In recent years, shoebox-sized "CubeSats" have made satellite technology available to groups that could otherwise never afford it. A new propulsion system, developed at Indiana's Purdue University, could now also make the devices more reliable.

Because they're so small, CubeSats cost much less than their full-size counterparts to build and buy, plus they can be launched into orbit as just one part of a rocket's existing payload (in other words, they don't require a launch all of their own). Once they're in orbit, they use their own little chemical thrusters to maneuver and to hold position.

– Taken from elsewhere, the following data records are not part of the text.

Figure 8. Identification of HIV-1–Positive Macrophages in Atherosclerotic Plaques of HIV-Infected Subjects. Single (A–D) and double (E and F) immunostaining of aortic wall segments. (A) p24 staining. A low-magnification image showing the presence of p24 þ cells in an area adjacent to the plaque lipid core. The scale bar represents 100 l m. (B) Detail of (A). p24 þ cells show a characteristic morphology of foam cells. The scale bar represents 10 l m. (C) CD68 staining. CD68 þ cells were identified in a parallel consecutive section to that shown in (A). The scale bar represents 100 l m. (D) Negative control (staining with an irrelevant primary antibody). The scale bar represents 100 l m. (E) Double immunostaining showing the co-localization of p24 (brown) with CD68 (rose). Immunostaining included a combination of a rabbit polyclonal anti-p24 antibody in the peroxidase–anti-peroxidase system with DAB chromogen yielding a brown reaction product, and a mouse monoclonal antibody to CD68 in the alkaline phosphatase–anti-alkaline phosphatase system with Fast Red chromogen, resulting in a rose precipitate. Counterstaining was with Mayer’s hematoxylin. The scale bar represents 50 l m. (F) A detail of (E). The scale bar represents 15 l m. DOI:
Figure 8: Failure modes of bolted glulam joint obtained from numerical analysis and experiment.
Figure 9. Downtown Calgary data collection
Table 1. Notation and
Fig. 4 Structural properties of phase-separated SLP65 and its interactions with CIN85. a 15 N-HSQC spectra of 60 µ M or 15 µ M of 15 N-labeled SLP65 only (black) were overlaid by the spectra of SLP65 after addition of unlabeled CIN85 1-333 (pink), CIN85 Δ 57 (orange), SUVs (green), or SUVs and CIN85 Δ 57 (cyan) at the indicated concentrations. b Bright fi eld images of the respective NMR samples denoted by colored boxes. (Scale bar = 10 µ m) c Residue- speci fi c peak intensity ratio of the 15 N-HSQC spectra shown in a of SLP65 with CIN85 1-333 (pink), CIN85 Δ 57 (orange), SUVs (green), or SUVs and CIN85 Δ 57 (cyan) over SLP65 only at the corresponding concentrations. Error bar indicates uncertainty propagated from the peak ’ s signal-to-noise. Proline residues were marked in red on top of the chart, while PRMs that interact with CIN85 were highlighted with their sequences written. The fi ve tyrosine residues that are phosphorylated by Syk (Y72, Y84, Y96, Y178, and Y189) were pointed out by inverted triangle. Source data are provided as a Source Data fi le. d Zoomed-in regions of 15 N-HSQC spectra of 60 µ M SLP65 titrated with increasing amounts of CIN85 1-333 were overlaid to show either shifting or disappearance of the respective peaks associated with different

According to Purdue scientists, however, the ignition system used in such thrusters can become irreversibly damaged through repeated use, ultimately giving out before the CubeSat's planned lifespan is over. That's where the new technology comes in.

Utilizing a technique known as Low Energy Surface Flashover (LESF), it creates plasma which is electromagnetically accelerated down a narrow channel. As the plasma leaves that channel, thrust is produced. The whole process uses relatively little energy, with each thrust pulse lasting less than 100 to 200 nanoseconds (a nanosecond is one billionth of a second).

Because the pulses are so short, there is very little cumulative damage to the system. In lab tests, one of the LESF setups was still operational after more than 1.5 million pulses.

The study is being led by Asst. Prof. Alexey Shashurin, and is described in a paper that was recently published in the journal Plasma Research Express.